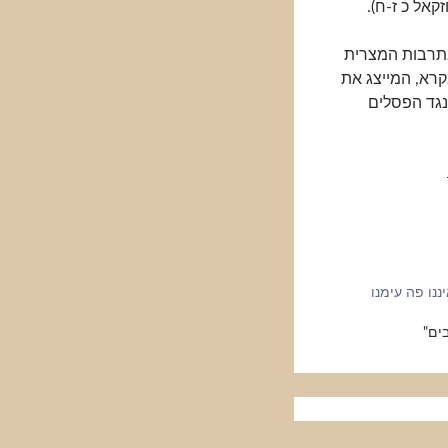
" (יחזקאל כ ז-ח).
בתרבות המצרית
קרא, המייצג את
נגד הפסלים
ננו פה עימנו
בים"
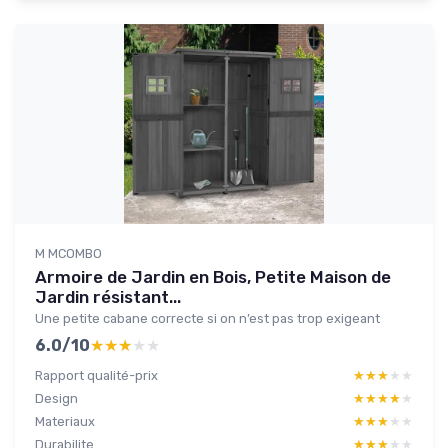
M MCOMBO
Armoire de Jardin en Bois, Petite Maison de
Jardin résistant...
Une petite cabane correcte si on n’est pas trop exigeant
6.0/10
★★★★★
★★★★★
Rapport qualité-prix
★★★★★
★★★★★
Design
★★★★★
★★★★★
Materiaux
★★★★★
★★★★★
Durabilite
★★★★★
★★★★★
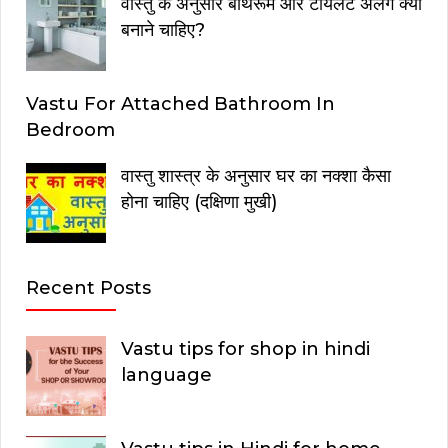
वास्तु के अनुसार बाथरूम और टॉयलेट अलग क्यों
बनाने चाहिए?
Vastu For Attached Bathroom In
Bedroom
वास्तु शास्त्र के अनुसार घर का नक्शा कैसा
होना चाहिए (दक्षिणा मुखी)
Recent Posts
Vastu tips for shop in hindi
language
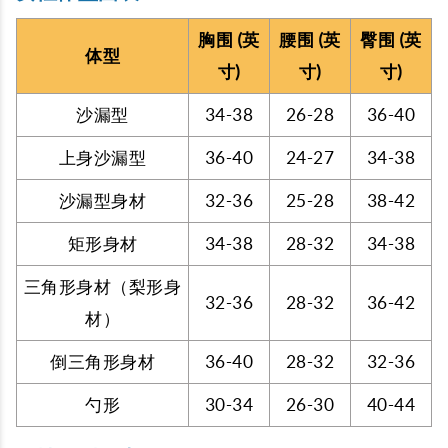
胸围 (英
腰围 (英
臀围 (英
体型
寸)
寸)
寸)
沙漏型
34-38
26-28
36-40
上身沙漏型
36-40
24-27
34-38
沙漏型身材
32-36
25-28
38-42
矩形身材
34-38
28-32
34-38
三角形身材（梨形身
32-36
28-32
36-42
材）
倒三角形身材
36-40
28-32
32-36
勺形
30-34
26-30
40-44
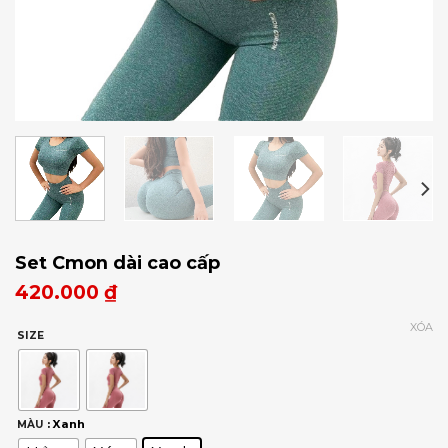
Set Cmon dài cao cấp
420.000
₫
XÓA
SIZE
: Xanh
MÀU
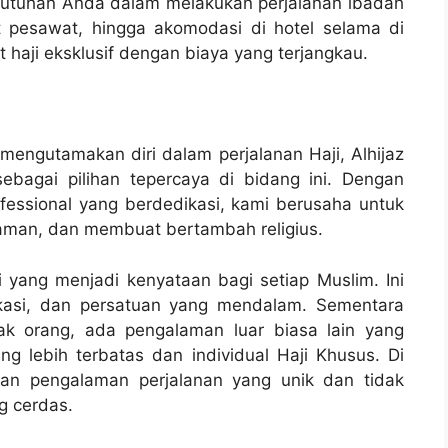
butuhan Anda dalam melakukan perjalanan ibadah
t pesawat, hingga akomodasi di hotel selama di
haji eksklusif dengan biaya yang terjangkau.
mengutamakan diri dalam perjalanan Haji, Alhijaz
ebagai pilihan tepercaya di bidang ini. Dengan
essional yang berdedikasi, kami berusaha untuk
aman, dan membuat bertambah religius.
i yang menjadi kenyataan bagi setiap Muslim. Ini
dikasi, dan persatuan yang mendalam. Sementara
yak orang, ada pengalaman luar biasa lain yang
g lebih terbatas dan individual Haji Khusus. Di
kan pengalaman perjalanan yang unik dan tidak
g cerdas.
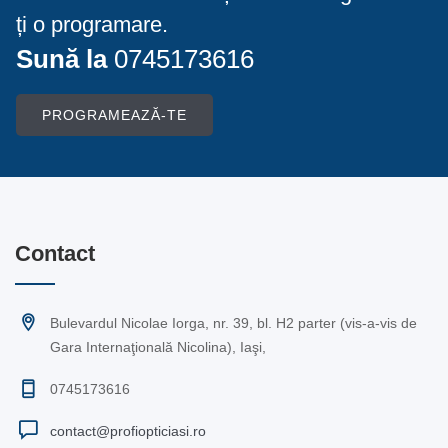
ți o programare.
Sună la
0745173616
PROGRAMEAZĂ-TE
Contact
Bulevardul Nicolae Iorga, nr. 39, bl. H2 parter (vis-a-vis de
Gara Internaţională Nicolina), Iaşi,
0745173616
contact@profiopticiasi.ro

--- --- ---

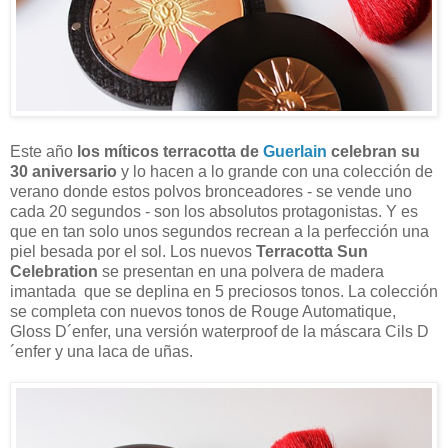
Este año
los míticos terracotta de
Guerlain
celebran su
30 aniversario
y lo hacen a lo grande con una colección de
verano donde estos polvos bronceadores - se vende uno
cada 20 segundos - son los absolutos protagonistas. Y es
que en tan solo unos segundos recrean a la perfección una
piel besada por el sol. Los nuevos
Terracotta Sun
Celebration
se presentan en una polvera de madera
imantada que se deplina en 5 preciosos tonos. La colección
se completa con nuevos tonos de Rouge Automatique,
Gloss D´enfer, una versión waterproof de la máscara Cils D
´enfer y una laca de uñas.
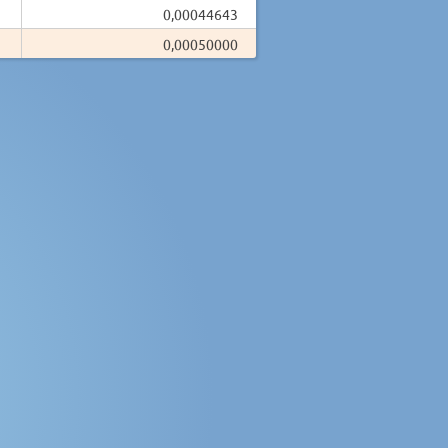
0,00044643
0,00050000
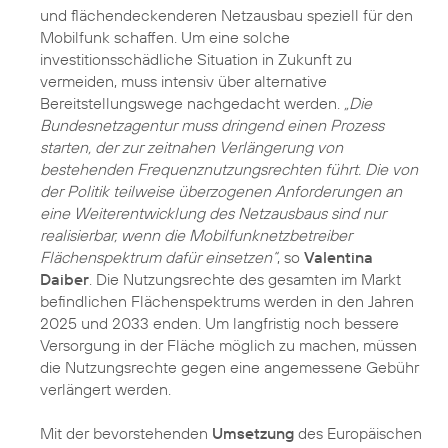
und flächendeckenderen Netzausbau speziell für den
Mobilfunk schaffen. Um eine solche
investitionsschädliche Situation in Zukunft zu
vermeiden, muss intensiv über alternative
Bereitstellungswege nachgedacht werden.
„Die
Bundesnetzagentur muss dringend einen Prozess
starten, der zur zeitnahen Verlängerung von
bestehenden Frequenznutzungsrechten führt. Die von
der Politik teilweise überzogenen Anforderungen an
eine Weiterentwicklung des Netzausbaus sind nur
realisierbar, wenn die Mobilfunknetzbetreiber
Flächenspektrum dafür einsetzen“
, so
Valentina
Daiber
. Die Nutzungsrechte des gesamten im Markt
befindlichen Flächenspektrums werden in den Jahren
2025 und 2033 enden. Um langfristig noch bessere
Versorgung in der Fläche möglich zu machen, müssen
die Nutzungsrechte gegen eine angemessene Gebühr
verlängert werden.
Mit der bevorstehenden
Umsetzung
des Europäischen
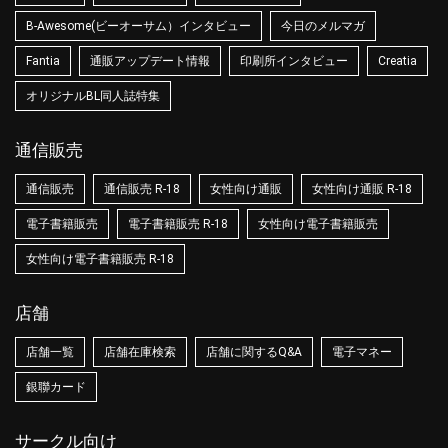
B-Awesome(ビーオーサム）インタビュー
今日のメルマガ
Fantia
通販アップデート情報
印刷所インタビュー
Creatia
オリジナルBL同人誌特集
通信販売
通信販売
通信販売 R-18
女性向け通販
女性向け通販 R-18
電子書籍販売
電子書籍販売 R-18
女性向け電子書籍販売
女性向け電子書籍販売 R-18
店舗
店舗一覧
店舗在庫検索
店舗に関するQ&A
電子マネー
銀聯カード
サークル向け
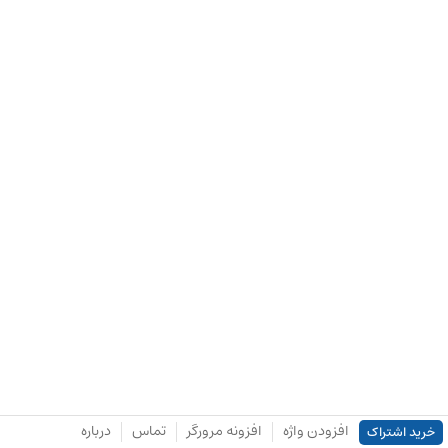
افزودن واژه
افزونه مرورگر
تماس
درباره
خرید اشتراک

--- --- ---

Work to complete -> Give every line of the material that includes the string "enfer".

Completed exercise ->
Gloss D´enfer, una versión waterproof de la máscara Cils D
´enfer y una laca de uñas.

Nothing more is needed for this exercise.